Planning to buy a property soon? If you are, then prepare yourself beforehand – equip yourself with fundamental pieces of information so you would not get lost in track. One of the common mistakes first-time homebuyers make is that they easily jump into the market without even taking time to learn and understand how the real estate industry in the country works, so they end up experiencing inconveniences along the way. Hence, in order not to get lost in the process, what you would want to do is to at least understand the basics of mortgage.
In the Australian housing market, there are several types of mortgage that any potential property buyer should take note of. If you’re not a beneficiary of an estate, chances are, you’ll have to apply for mortgage to buy a house. These mortgage types may possess unique characteristics and features, which you should know in order to determine which one is best suited for your financial situation and preference. The most common mortgage types include basic variable, standard variable, honeymoon rate (introductory), fixed rate, and combination loans (split).

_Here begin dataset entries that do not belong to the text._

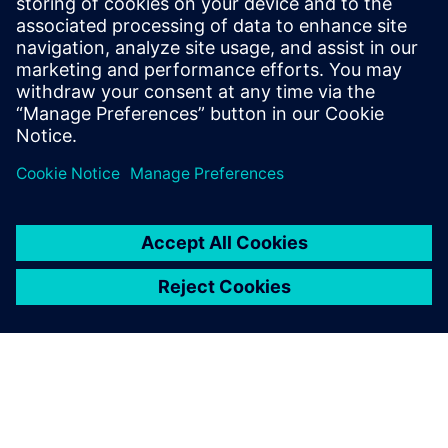
of all coal-fired electricity by December 2029, but also falls
directly within the sustainable development initiatives of
Siemens.
By: Anthony Casciano, CEO, SFS, Inc.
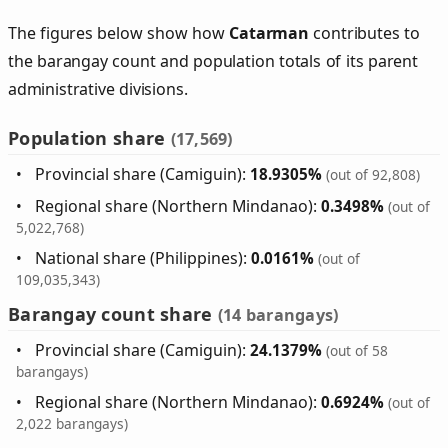
The figures below show how
Catarman
contributes to
the barangay count and population totals of its parent
administrative divisions.
Population share
(17,569)
Provincial share (Camiguin):
18.9305%
(out of 92,808)
Regional share (Northern Mindanao):
0.3498%
(out of
5,022,768)
National share (Philippines):
0.0161%
(out of
109,035,343)
Barangay count share
(14 barangays)
Provincial share (Camiguin):
24.1379%
(out of 58
barangays)
Regional share (Northern Mindanao):
0.6924%
(out of
2,022 barangays)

Before you find yourself a mortgage broker or start contacting lending firms, it is wise that you get to know these types of mortgages first so you will have an easier time deciding what type is most suitable for you. Below are the basic descriptions of each mortgage type for your reference and convenience.
If you choose this type of mortgage, you may expect low interest rate, which is usually lower than standard variable loan. The rate for basic variable mortgage is variable so it moves in line with Reserve Bank changes. However, basic variable has limited features, which includes having no access to offset facilities. Most lending companies allow 25 to 30 years of terms for this type of mortgage.
Arguably the most popular type of mortgage in Australia, standard variable has higher interest rate in comparison with basic variable home loan. The interest rates for this mortgage type can either move up or down, which can result in increase or decrease of repayments. Compared to basic variable, standard variable home loan is more flexible. Most standard variable loans have terms of 25 to 30 years.
Honeymoon Rate or Introductory Rate
Probably the most distinct characteristic of honeymoon rate is that it offers low interest rate for the first year of loan. After the first year, the rate would revert to the lending company’s standard variable rate. The rate may be fixed, variable, or capped. In this type of home loan, you may reduce principal by making extra repayments.
If you choose fixed rate home loan, you can fix your interest rate, which will allow you to repay for up to 10 years. When the disclosed fixed rate period is done, the rate will revert to the institution’s standard variable rate except you decide to rollover another fixed term. This type of home loan is advisable if rates are rising but is not the best deal if the rates are falling.
Combination or split loans allow borrowers to set part of their loan as a variable rate loan and the other part as fixed rate loan. This type of loan is best for people who are not sure whether or not the interest rates will go up. In some respect, combination loans are your safest bet if you are uncertain with the interest rates’ trend.
Learning the similarities and differences between the mentioned mortgage types is essential if you are going to buy a property for the first time and you don’t have a property as you’re not a beneficiary of an estate. Being aware of your choices is important because it will allow you to choose the best one based on your financial capability and situation.